(DATA LISTING begins)

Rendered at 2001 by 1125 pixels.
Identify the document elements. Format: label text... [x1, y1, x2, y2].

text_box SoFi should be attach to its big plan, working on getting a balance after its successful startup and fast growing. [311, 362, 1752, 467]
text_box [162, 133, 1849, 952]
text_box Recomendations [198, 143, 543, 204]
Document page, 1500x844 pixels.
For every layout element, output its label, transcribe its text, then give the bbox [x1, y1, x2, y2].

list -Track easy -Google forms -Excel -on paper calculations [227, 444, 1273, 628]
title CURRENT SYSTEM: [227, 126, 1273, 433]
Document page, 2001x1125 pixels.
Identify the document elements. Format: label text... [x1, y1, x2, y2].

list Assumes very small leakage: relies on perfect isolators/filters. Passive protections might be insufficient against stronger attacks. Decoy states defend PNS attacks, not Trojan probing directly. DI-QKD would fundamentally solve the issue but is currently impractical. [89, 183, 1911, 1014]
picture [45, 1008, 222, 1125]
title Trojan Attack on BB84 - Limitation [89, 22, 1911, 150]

(DATA LISTING ends)

### DESCRIPTION OF THE TASK
All the lines above must be output exactly, with none omitted.

### RESULT
Rendered at 2001 by 1125 pixels.
Identify the document elements. Format: label text... [x1, y1, x2, y2].

text_box SoFi should be attach to its big plan, working on getting a balance after its successful startup and fast growing. [311, 362, 1752, 467]
text_box [162, 133, 1849, 952]
text_box Recomendations [198, 143, 543, 204]
Document page, 1500x844 pixels.
For every layout element, output its label, transcribe its text, then give the bbox [x1, y1, x2, y2].

list -Track easy -Google forms -Excel -on paper calculations [227, 444, 1273, 628]
title CURRENT SYSTEM: [227, 126, 1273, 433]
Document page, 2001x1125 pixels.
Identify the document elements. Format: label text... [x1, y1, x2, y2].

list Assumes very small leakage: relies on perfect isolators/filters. Passive protections might be insufficient against stronger attacks. Decoy states defend PNS attacks, not Trojan probing directly. DI-QKD would fundamentally solve the issue but is currently impractical. [89, 183, 1911, 1014]
picture [45, 1008, 222, 1125]
title Trojan Attack on BB84 - Limitation [89, 22, 1911, 150]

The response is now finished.